После отъезда Захарова основная работа экпедиции заключалась в приготовлении к плаванию. Седов жил ожиданием вскрытия льда. Наступило полярное лето. Сошел весь снег на Панкратывском полуострове, стали освобождаться даже высокие горы на матером берегу. Снег оставался только в горных ущельях, оврагах и на ледяном покрове. Морской лед в бухте весь затопило, на нем всюду появились озера и лужи, образовавшиеся от стаявшего снега и часто выпадавших дождей.
Нагреваясь на солнце, вода растапливала понемногу лед, особенно в местах спайки старых льдин, где он сравнительно тоньше и пропитан кристаллами солей. Дожди и талая вода быстро растворили их; лед становился рыхлым и пористым, легко распадался. Но в целом он был еще достаточно крепок и не выпускал "Фоку". Все море за островами Панкратьева и Крестовыми было закрыто густым пловучим льдом, и небо на горизонте было светлое - "ледяное".
Надо было ждать, а пока жизнь шла своим чередом. В свободное время занимались медвежатами. Они за лето подросли и стали очень сообразительными. Знали часы еды и своего благодетеля Ваню-повара. Сломя голову бежали на клички - Полынья, Торос и Васька. Задолго до обеда они собирались перед дверью, ведущей в камбуз - судовую кухню. В это время с палубы их не прогнать, а для штурмана Максимыча палуба - священное место. Он часто швырял нечистоплотных медвежат за борт. Георгий Яковлевич любил играть с сообразительными питомцами в минуты отдыха.
В конце июля мирная жизнь медвежьего питомника была нарушена. Заметив понятливость медвежат, Седов решил приучить их к упряжке.
- Что они, в самом деле, дармоедствуют. На "Фоке" не должно быть дармоедов. Будут они у меня дрова возить!
Взялся рьяно за дело.

— СОХРАНЁННЫЕ ДАННЫЕ —
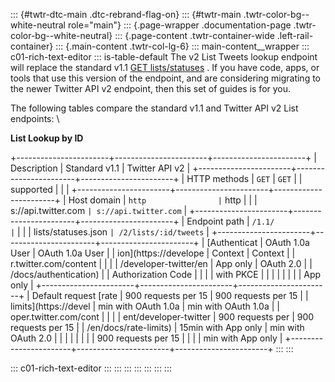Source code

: ::: {#twtr-dtc-main .dtc-rebrand-flag-on}
::: {#twtr-main .twtr-color-bg--white-neutral role="main"}
::: {.page-wrapper .documentation-page .twtr-color-bg--white-neutral}
::: {.page-content .twtr-container-wide .left-rail-container}
::: {.main-content .twtr-col-lg-6}
::: main-content__wrapper
::: c01-rich-text-editor
::: is-table-default
The v2 List Tweets lookup endpoint will replace the standard v1.1 [GET
lists/statuses](https://developer.twitter.com/en/docs/twitter-api/v1/accounts-and-users/create-manage-lists/api-reference/get-lists-statuses)
. If you have code, apps, or tools that use this version of the
endpoint, and are considering migrating to the newer Twitter API v2
endpoint, then this set of guides is for you.

The following tables compare the standard v1.1 and Twitter API v2 List
endpoints: \

**List Lookup by ID**

+-----------------------+-----------------------+-----------------------+
| Description           | Standard v1.1         | Twitter API v2        |
+-----------------------+-----------------------+-----------------------+
| HTTP methods          | ` GET `               | ` GET `               |
| supported             |                       |                       |
+-----------------------+-----------------------+-----------------------+
| Host domain           | ` http                | ` http                |
|                       | s://api.twitter.com ` | s://api.twitter.com ` |
+-----------------------+-----------------------+-----------------------+
| Endpoint path         | ` /1.1/               | `                     |
|                       | lists/statuses.json ` | /2/lists/:id/tweets ` |
+-----------------------+-----------------------+-----------------------+
| [Authenticat          | OAuth 1.0a User       | OAuth 1.0a User       |
| ion](https://develope | Context               | Context               |
| r.twitter.com/content |                       |                       |
| /developer-twitter/en | App only              | OAuth 2.0             |
| /docs/authentication) |                       | Authorization Code    |
|                       |                       | with PKCE             |
|                       |                       |                       |
|                       |                       | App only              |
+-----------------------+-----------------------+-----------------------+
| Default request [rate | 900 requests per 15   | 900 requests per 15   |
| limits](https://devel | min with OAuth 1.0a   | min with OAuth 1.0a   |
| oper.twitter.com/cont |                       |                       |
| ent/developer-twitter | 900 requests per      | 900 requests per 15   |
| /en/docs/rate-limits) | 15min with App only   | min with OAuth 2.0    |
|                       |                       |                       |
|                       |                       | 900 requests per 15   |
|                       |                       | min with App only     |
+-----------------------+-----------------------+-----------------------+
:::
:::

::: c01-rich-text-editor
:::
:::
:::
:::
:::
:::
:::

— ПИСЬМЕННОЕ ЗАДАНИЕ 1 —
Ответьте на вопросы по отрывку об экспедиции Седова:
(a) Какие клички были у медвежат?
(b) Каким было небо на горизонте, пока море было закрыто пловучим льдом?
(c) К чему Седов решил приучить медвежат в конце июля?
— ПИСЬМЕННОЕ ЗАДАНИЕ 2 —
Продолжите отрывок об экспедиции Седова после его последней фразы.

— РЕЗУЛЬТАТ ЗАДАНИЯ 1 —
(a) Полынья, Торос и Васька.
(b) Светлым, «ледяным».
(c) К упряжке.

— РЕЗУЛЬТАТ ЗАДАНИЯ 2 —
Бедные медведи сначала ничего не поняли. Тогда Седов пустил в дело кнут. Достаточно поревев во всю силу медвежьих легких, они сообразили, что нужно делать для избежания ударов плетки. В конце первого урока Полынья и Торос уже не упирались, а тянули нарту, но только по направлению судна. Однако уроки упряжной езды очень напугали их. На человека стали смотреть подозрительно. Больше не бежали сломя голову, когда кто-нибудь подзывал.
Когда одного запрягали, остальные присутствовали обязательно, шли рядом. Когда запряженного били плеткой, ревели все три медвежьи глотки. Везущий сани ревел от боли, остальные - из сочувствия беде товарища.
Охотились на нерп, в изобилии появившихся в бухте "Фоки".
Нерпы любят, выбравшись на лед через лунку, продутую своим дыханием, понежиться на льду. Охотились на них чаще всего на льду во время лежки. Для такой охоты необходимо большое терпение, ибо эти животные очень чутки и редко подпускают к себе ближе двухсот пятидесяти - трехсот шагов. Приходится целыми часами красться под прикрытием торосов, а если идешь по открытому месту, то надо пользоваться моментами, когда животное опускает голову и дремлет. Подобравшись возможно ближе, охотник должен сделать очень точный выстрел в самую голову, иначе случается, что даже тяжело раненный зверь скатывается в свою лунку и тонет.
Охотой на нерп занимались Седов, Пинегин и Кушаков. Не раз они возвращались мокрыми с головы до ног после внезапной ванны, которую случалось принять в горячке охоты, когда нога попадала на сильно разрыхленный лед. За лето убили десятка три нерп, одного морского зайца, пять взрослых медведей и двух больших медвежат.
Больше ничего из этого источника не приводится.